George Washington may retake Park Slope’s J.J. Byrne Park

George Washington may retake Park Slope’s J.J. Byrne Park
J.J. Byrne Park, in Park Slope, may be renamed for George Washington (it was actually named for him until the 1930s).
The Brooklyn Paper / Noelle D’Arrigo

In a bid to rewrite a wrongly re-written history, a group of Park Slopers wants to change the name of J.J. Byrne Park so that it re-honors its original namesake — the one and only George Washington.

The park, which is bounded by Fourth and Fifth avenues and Third and Fourth streets, is currently named for an obscure Depression-era borough president.

The Beep vs. the Father of our Country? That’s about as fair a fight as Ron Paul vs. John McCain.

And J.J. Byrne is the loser in that metaphor, said Kim Maier, executive director of the Old Stone House, the recreated 17th-century Dutch farmhouse in the park.

“J.J. Byrne usurped the park,” Maier said, explaining that the current site had been Washington Park, the first professional baseball field in the country, since the 1800s. The site earned the name because it was near a pivotal moment in the Revolutionary War.

Thanks to the heroic efforts of a group of Maryland soldiers under the command of General William Alexander (don’t worry, he has a junior high school named after him nearby), Washington and the rest of the rag-tag American army was able to flee across Gowanus Creek and to safety in Manhattan.

“We’re merely changing the name of the park back to what it originally had,” said Maier.

Perhaps, but let us take a moment to praise J.J. Byrne before he’s buried forever.

Byrne was appointed to the borough presidency in 1926, after the death of legendary Beep Joseph Guilder.
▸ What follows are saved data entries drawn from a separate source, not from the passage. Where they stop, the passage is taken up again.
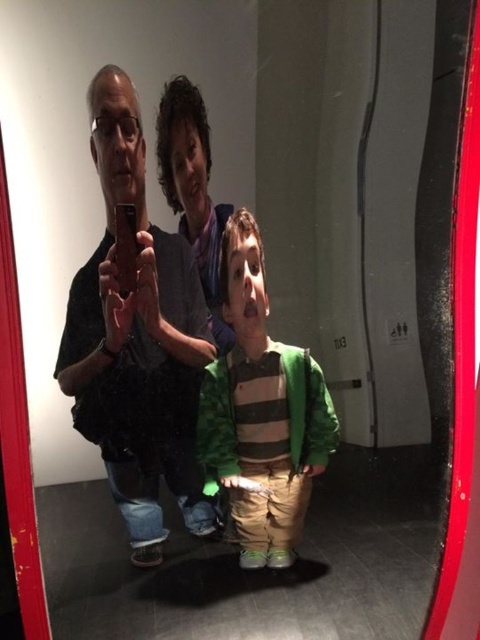
Which is below, matte black shirt at left or green striped sweater at center?

Positioned lower is green striped sweater at center.

Does matte black shirt at left appear on the right side of green striped sweater at center?

In fact, matte black shirt at left is to the left of green striped sweater at center.

Which is behind, point (87, 93) or point (256, 424)?

Point (256, 424)

Locate an element on the screen. This screenshot has width=480, height=640. matte black shirt at left is located at coordinates (136, 340).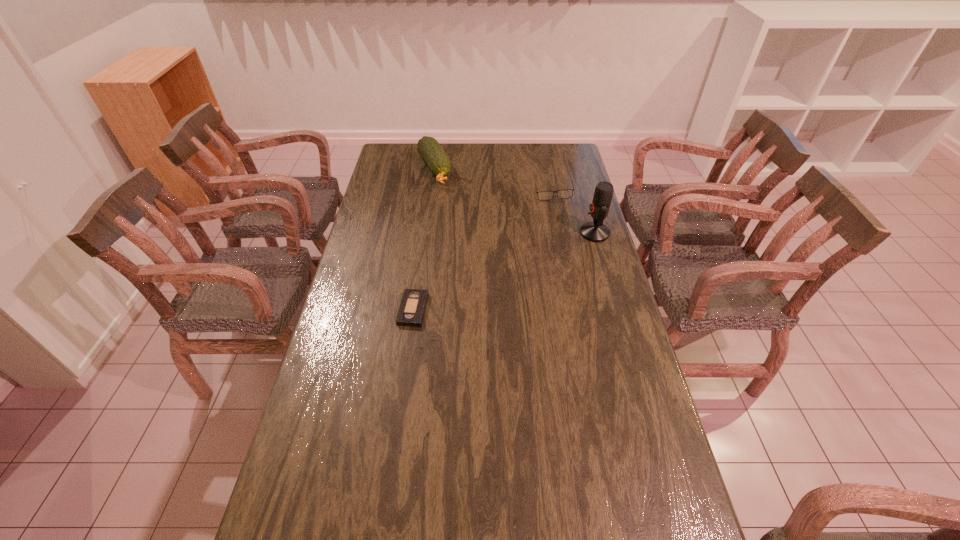
Identify the location of blank space at the near edge. (575, 507).

In the image, there is a desktop. Identify the location of vacant space at the left edge. The width and height of the screenshot is (960, 540). (299, 480).

Find the location of `free space at the right edge of the desktop`. free space at the right edge of the desktop is located at coordinates (548, 181).

This screenshot has width=960, height=540. Identify the location of free region at the far left corner. (387, 151).

This screenshot has height=540, width=960. Find the location of `free space at the far right corner of the desktop`. free space at the far right corner of the desktop is located at coordinates (567, 150).

The image size is (960, 540). In order to click on vacant region between the second shortest object and the tallest object in this screenshot , I will do `click(574, 213)`.

The width and height of the screenshot is (960, 540). What are the coordinates of `free space between the shortest object and the microphone` in the screenshot? It's located at point(504,271).

Identify the location of free space between the tallest object and the cucumber. (515, 201).

Where is `free area in between the microphone and the second shortest object`? This screenshot has width=960, height=540. free area in between the microphone and the second shortest object is located at coordinates (574, 213).

The image size is (960, 540). What are the coordinates of `free spot between the third tallest object and the third shortest object` in the screenshot? It's located at (493, 182).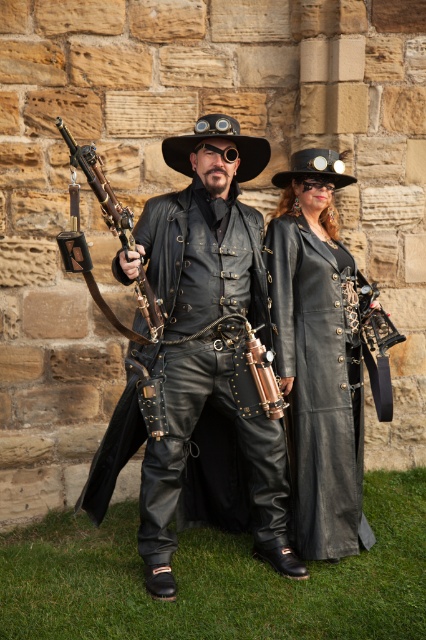
Question: Is leather jacket at center bigger than polished brass rifle at center?

Choices:
 (A) no
 (B) yes

Answer: (B)

Question: Which of the following is the closest to the observer?

Choices:
 (A) (330, 536)
 (B) (189, 320)
 (C) (132, 228)

Answer: (C)

Question: Which object appears closest to the camera in this image?

Choices:
 (A) polished brass rifle at center
 (B) leather jacket at center

Answer: (A)

Question: Does matte black coat at center appear on the right side of polished brass rifle at center?

Choices:
 (A) no
 (B) yes

Answer: (B)

Question: Among these objects, which one is farthest from the camera?

Choices:
 (A) matte black coat at center
 (B) polished brass rifle at center
 (C) leather jacket at center

Answer: (A)

Question: In this image, where is leather jacket at center located relative to polished brass rifle at center?

Choices:
 (A) right
 (B) left

Answer: (A)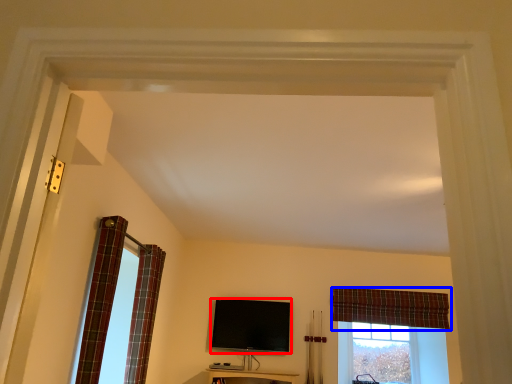
Question: Which of the following is the farthest to the observer, television (highlighted by a red box) or curtain (highlighted by a blue box)?

Choices:
 (A) television
 (B) curtain

Answer: (B)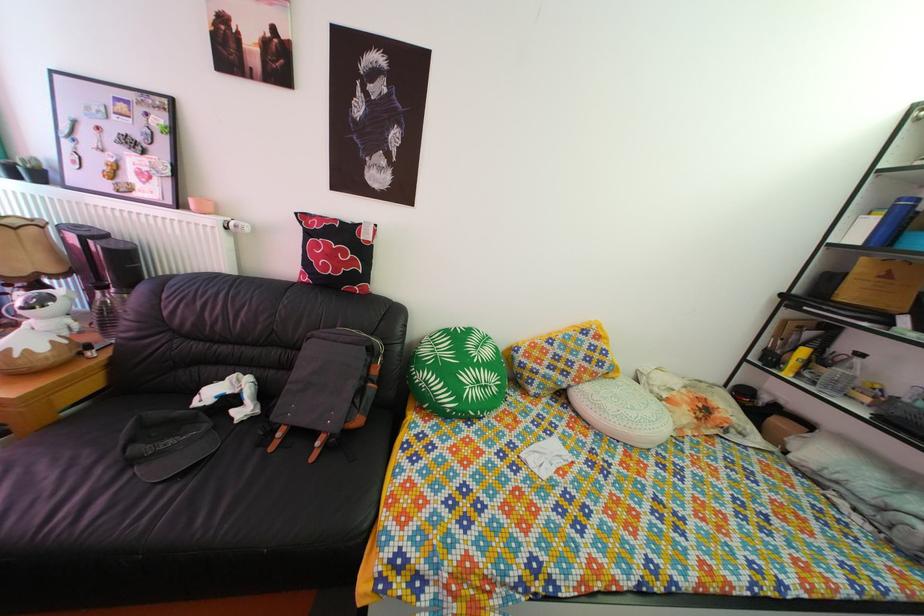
Byrne completed the term and was re-elected in 1929, but himself died in office the following year.

He’s credited with initiating or completing construction of the Municipal Building on Joralemon Street and the Central Court Building (now Brooklyn Criminal Court) on Schermerhorn Street.

His proclivity for grand construction was foreshadowed by his previous work as Brooklyn’s Commissioner of Public Works.

In that context, Maier’s support for the return of George Washington is particularly ironic, given that Byrne was the borough president who rebuilt the Old Stone House in 1930.

The possible switch at the Park Slope park is part of a larger “name change fever” in the city. Last year, PS 94 in Sunset Park changed its name from the Henry Wadsworth Longfellow School to the School of Diverse Languages and Cultures. In Bedford-Stuyvesant in February, residents put up signs on portions of Gates Avenue, re-naming it after Sonny Carson, even though the city had voted against the name change.

“The whole politics of renaming in New York has taken off,” said Leonard Benardo, co-author of “Brooklyn By Name: How the Neighborhoods, Streets, Parks, Bridges and More Got Their Names.”

Benardo said the Sept. 11 attacks catalyzed the naming frenzy with more than 40 streets being co-named for victims — but the curious case of J.J. Byrne Park is an example of a different force: the erosion of local memory.

But the most famous man with wooden teeth already has phallic monuments, bridges and universities named in his honor, so why demote a Brooklyn Beep whose memory will forever fade?

Because the public tends to focus on historical luminaries.

“We place primacy on those who represent the more significant progenitors of American democracy,” Benardo told The Brooklyn Paper.

Hence, we remember only the people we would remember anyway.

Naming everything after George Washington or Thomas Jefferson “limits our scope of how local history unfolded,” said Benardo.

The full Community Board 6 was scheduled to vote on rechristening J.J. Byrne Park on March 12.